Saudi Arabia, the world’s largest oil exporter and de facto head of OPEC, helped quash an earlier effort to cap output at January levels during the April 17 meeting in the Qatari capital.
Crude futures cratered more than 6% at one point after a meeting in Doha on Sunday failed to yield an agreement to freeze oil production.
The Russian Energy Ministry says it’s ready to increase oil production and exports should Saudi Arabia go through with its threat to boost output after the failure of the Doha talks.
Zangeneh, talking to the state radio, said certain oil producers had been trying to prevent the removal of sanctions against Iran. This would support oil prices amid the supply glut in the Market.
Iran, another oil producing country, was noticeably left out.
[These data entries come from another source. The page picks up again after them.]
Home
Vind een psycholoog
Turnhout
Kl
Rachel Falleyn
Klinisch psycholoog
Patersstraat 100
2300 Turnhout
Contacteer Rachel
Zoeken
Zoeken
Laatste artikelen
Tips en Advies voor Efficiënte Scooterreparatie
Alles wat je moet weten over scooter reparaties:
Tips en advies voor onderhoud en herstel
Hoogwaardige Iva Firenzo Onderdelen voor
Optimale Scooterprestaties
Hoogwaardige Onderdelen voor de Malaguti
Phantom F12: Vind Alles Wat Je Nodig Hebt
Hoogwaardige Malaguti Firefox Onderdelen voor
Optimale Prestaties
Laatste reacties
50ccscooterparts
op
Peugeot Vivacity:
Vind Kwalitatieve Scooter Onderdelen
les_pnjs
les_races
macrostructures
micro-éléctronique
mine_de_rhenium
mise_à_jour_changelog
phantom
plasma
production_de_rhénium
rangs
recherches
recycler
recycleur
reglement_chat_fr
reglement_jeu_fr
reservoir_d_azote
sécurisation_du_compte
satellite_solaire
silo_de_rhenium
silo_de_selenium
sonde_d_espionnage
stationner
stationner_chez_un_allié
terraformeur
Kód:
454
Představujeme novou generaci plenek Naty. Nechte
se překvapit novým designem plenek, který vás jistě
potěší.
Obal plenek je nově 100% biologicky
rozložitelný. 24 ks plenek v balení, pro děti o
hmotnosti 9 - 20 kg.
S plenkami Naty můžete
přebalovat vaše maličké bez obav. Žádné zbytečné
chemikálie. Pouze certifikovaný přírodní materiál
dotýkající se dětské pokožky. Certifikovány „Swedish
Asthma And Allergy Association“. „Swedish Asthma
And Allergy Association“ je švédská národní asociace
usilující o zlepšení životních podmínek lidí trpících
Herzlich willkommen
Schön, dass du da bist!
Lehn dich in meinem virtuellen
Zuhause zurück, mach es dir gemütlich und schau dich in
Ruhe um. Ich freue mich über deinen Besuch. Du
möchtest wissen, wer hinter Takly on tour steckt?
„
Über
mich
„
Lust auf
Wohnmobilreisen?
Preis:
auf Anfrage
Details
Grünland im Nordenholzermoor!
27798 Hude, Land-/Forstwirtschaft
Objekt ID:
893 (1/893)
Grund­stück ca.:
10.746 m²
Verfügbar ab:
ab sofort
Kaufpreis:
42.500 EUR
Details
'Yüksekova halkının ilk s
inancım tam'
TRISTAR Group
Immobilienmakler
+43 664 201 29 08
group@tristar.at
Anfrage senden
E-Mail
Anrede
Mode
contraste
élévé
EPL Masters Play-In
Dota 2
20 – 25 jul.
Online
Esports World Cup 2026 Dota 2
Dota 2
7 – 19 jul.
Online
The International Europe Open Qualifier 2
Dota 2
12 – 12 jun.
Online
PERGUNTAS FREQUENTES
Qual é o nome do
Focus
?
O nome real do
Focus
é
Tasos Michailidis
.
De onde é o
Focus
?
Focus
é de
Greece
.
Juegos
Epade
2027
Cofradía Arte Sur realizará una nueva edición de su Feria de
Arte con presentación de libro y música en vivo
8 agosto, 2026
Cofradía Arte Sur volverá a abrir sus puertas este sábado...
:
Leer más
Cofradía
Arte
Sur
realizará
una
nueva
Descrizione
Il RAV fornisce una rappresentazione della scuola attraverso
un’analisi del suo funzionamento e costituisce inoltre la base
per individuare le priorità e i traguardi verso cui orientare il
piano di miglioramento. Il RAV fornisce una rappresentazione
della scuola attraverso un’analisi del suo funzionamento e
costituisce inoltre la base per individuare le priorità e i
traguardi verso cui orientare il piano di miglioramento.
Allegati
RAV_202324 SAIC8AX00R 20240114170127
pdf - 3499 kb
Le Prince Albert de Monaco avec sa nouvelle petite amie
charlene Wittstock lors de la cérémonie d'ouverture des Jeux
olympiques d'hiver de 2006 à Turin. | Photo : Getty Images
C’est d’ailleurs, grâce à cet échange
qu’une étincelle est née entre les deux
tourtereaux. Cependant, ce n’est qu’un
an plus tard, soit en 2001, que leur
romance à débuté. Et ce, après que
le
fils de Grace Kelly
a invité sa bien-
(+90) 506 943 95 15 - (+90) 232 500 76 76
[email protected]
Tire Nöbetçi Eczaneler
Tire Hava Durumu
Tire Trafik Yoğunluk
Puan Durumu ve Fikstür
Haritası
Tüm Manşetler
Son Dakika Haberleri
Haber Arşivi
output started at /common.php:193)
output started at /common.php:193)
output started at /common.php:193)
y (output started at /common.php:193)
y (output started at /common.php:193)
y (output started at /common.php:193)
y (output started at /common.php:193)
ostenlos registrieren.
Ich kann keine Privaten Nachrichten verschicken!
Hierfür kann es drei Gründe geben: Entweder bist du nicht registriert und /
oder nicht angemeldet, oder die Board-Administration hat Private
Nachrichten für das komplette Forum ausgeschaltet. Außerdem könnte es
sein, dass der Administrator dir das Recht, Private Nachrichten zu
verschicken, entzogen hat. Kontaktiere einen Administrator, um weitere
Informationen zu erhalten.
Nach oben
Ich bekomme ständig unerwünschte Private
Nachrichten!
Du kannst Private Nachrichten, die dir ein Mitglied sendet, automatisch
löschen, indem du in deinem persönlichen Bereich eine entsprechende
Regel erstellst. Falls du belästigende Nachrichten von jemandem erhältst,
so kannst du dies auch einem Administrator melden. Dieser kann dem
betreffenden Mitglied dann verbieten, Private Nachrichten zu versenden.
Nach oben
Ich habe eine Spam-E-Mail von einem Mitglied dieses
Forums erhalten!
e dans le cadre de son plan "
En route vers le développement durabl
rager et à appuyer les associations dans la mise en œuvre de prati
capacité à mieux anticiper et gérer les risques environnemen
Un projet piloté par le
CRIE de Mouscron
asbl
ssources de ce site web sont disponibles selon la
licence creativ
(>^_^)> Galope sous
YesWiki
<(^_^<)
Saudi officials have given mixed messages about whether they would be willing to agree to a freeze without a reciprocal commitment from Iran. Oil-producing countries are meeting in Qatar to discuss a possible freeze of production to counter low global prices, but Iran’s last-minute decision to stay home could dilute the impact of any agreement. He added that this was not only about oil for Saudi Arabia, it was equally about the regional politics.
While Halff now believes that a short-term spike in oil prices is off the table, he also argues that the majority of the recent rally in oil was more about fundamental improvements in the market than hopes of a freeze.
Oil prices tumbled in Asian trading as a result, with the price of both U.S. and London crude oil down more than 5 per cent. “This is mostly because in the lead-up to the meeting in Doha, many were bullish about the outcome”.
Bjarne Schieldrop, chief commodities analyst at Nordic corporate bank SEB said: “We don’t think there will be a deliberate and significant ramp up in oil production by the freeze negotiating countries as a effect of the fact the deal fell apart”.
But Venezuelan Oil Minister Eulogio Del Pino said prices could crash and that discussions needed to restart.
“While there are a number of factors that might curb oil supply in the short-term – including a strike in Kuwait and the quake in Ecuador – OPEC’s main problem is the relationship between Saudi Arabia and Iran and this problem is not going to go away”, O’Keeffe told AFP.